++++ Source records

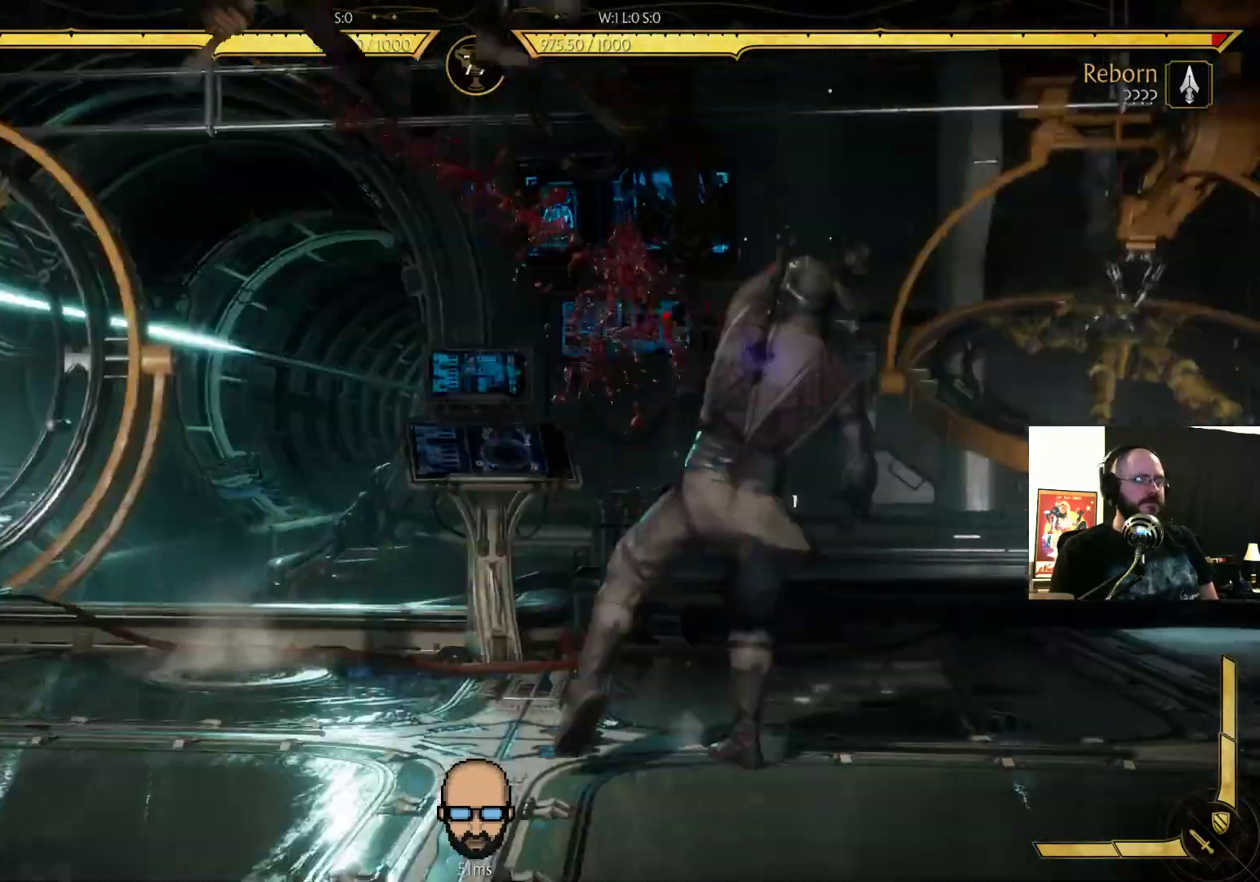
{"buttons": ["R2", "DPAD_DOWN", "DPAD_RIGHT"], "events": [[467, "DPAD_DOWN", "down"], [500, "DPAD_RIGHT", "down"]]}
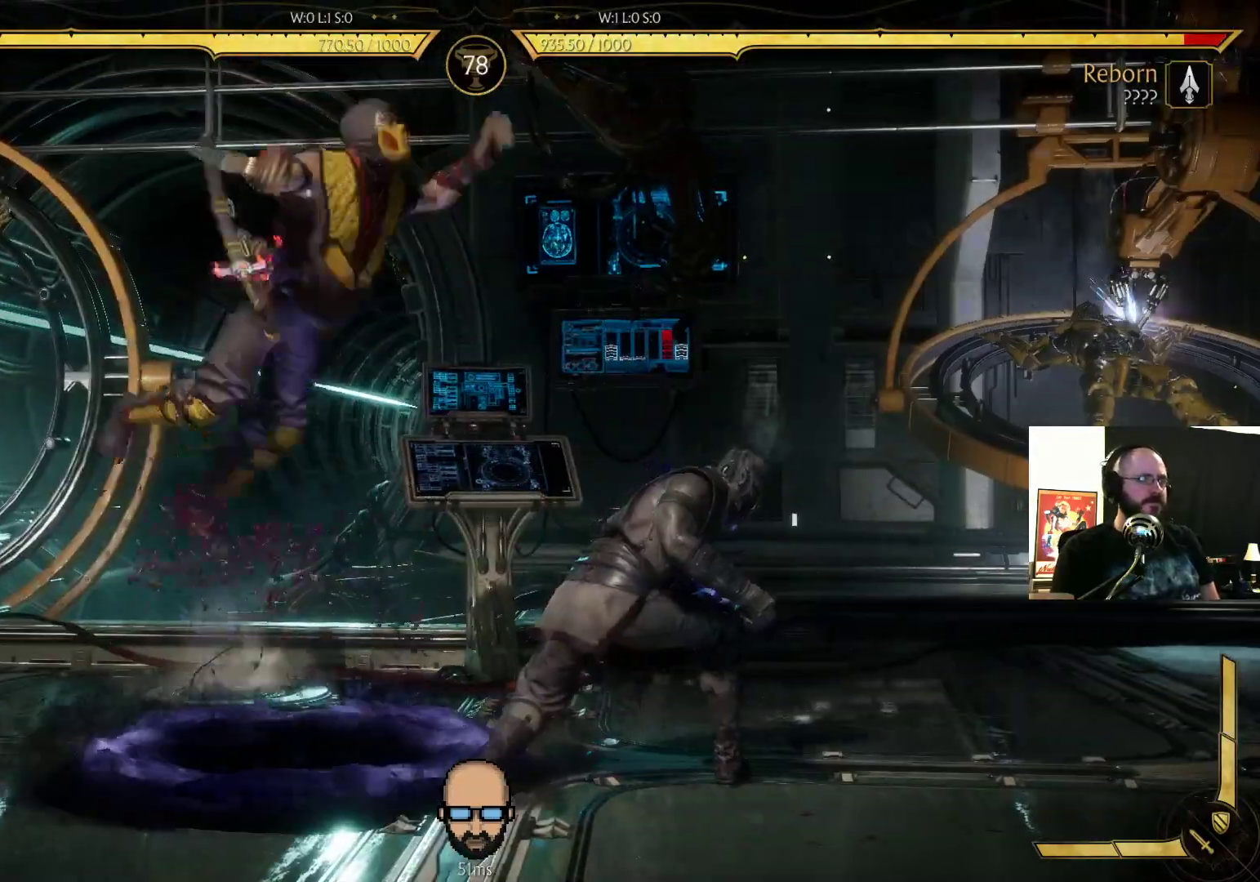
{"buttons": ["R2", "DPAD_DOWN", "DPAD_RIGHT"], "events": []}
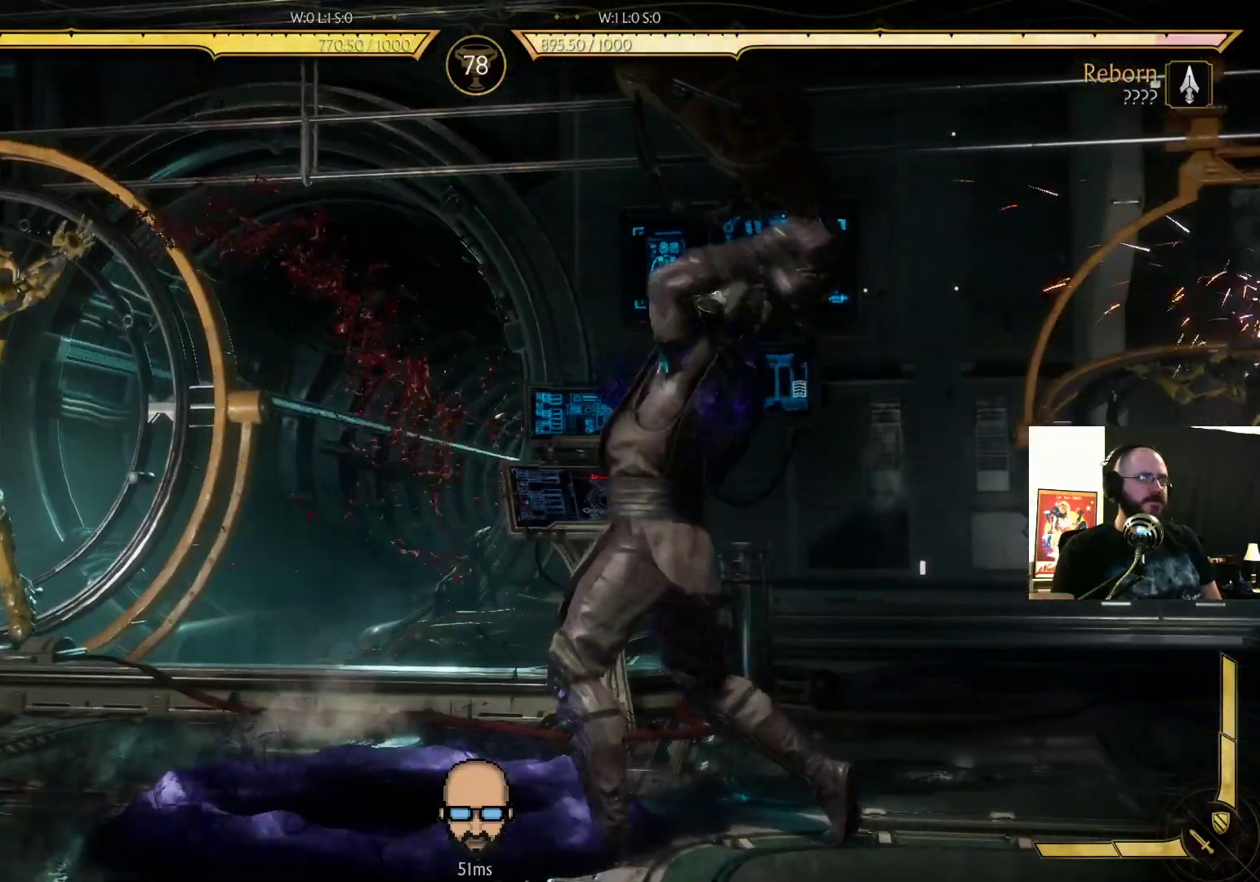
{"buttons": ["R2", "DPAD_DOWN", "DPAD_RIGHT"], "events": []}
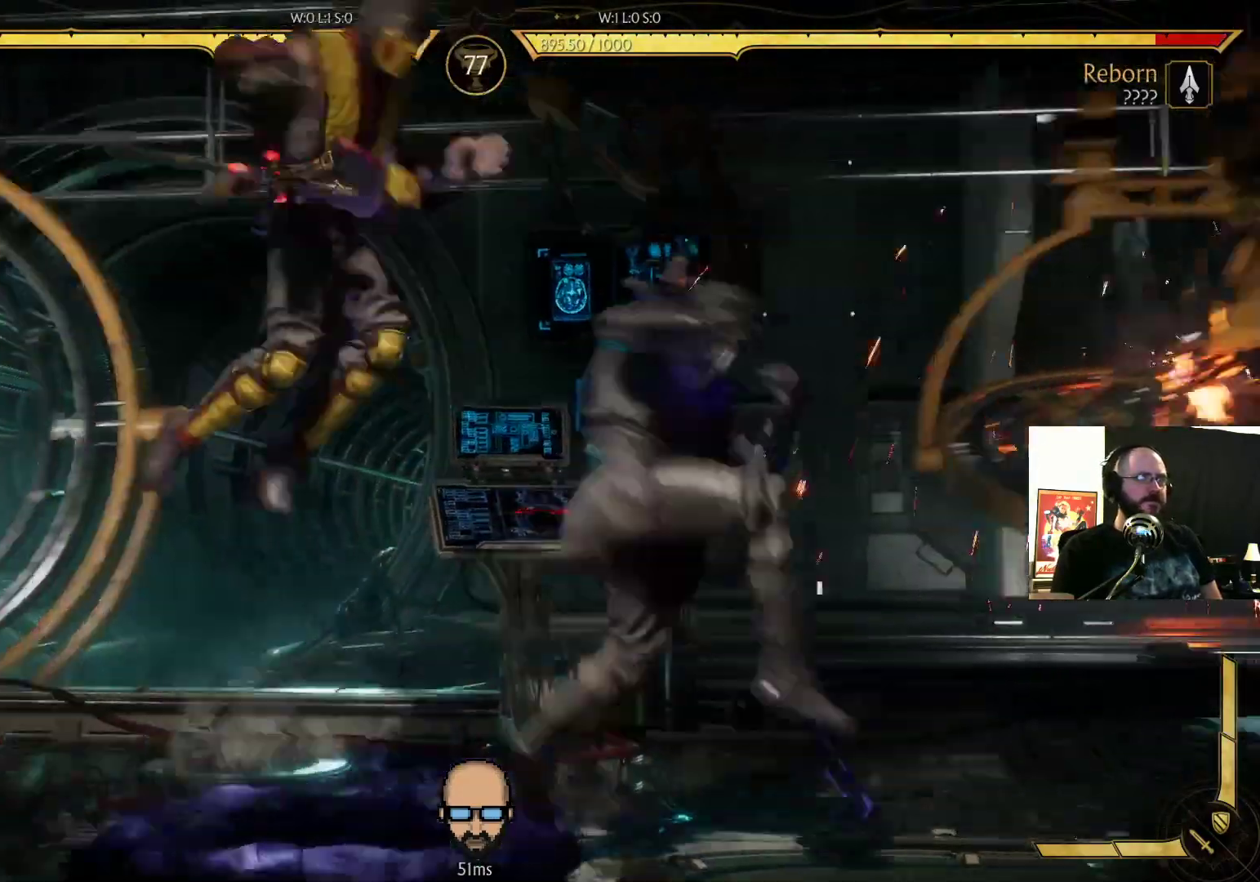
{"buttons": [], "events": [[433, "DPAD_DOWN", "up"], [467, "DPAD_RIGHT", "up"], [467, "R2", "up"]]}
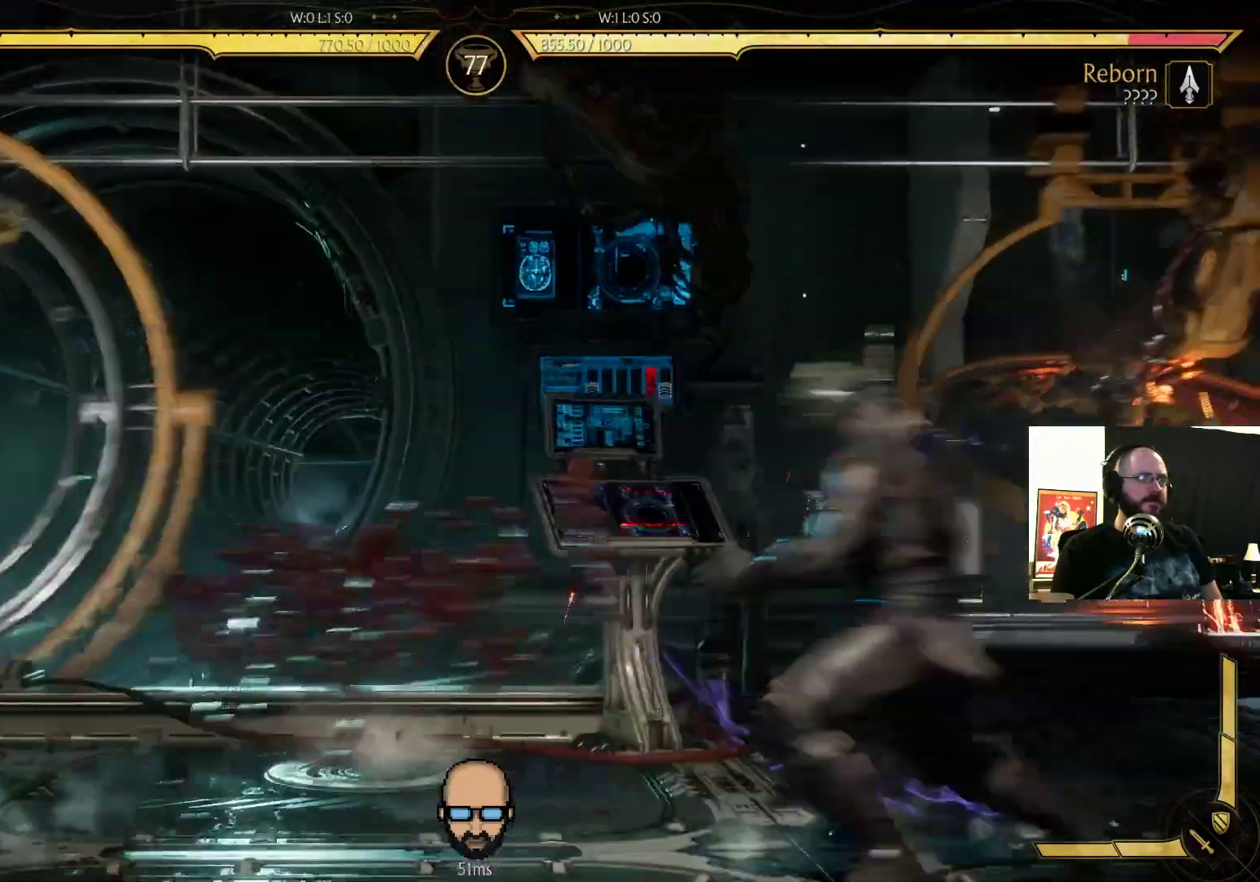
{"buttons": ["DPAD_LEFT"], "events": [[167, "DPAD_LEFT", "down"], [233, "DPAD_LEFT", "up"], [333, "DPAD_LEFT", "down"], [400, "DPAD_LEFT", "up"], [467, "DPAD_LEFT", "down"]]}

++++++++

### Task to carry out
Every line of the data should be copied as it stands, without the images.

### Solution for this task
{"buttons": ["R2", "DPAD_DOWN", "DPAD_RIGHT"], "events": [[467, "DPAD_DOWN", "down"], [500, "DPAD_RIGHT", "down"]]}
{"buttons": ["R2", "DPAD_DOWN", "DPAD_RIGHT"], "events": []}
{"buttons": ["R2", "DPAD_DOWN", "DPAD_RIGHT"], "events": []}
{"buttons": [], "events": [[433, "DPAD_DOWN", "up"], [467, "DPAD_RIGHT", "up"], [467, "R2", "up"]]}
{"buttons": ["DPAD_LEFT"], "events": [[167, "DPAD_LEFT", "down"], [233, "DPAD_LEFT", "up"], [333, "DPAD_LEFT", "down"], [400, "DPAD_LEFT", "up"], [467, "DPAD_LEFT", "down"]]}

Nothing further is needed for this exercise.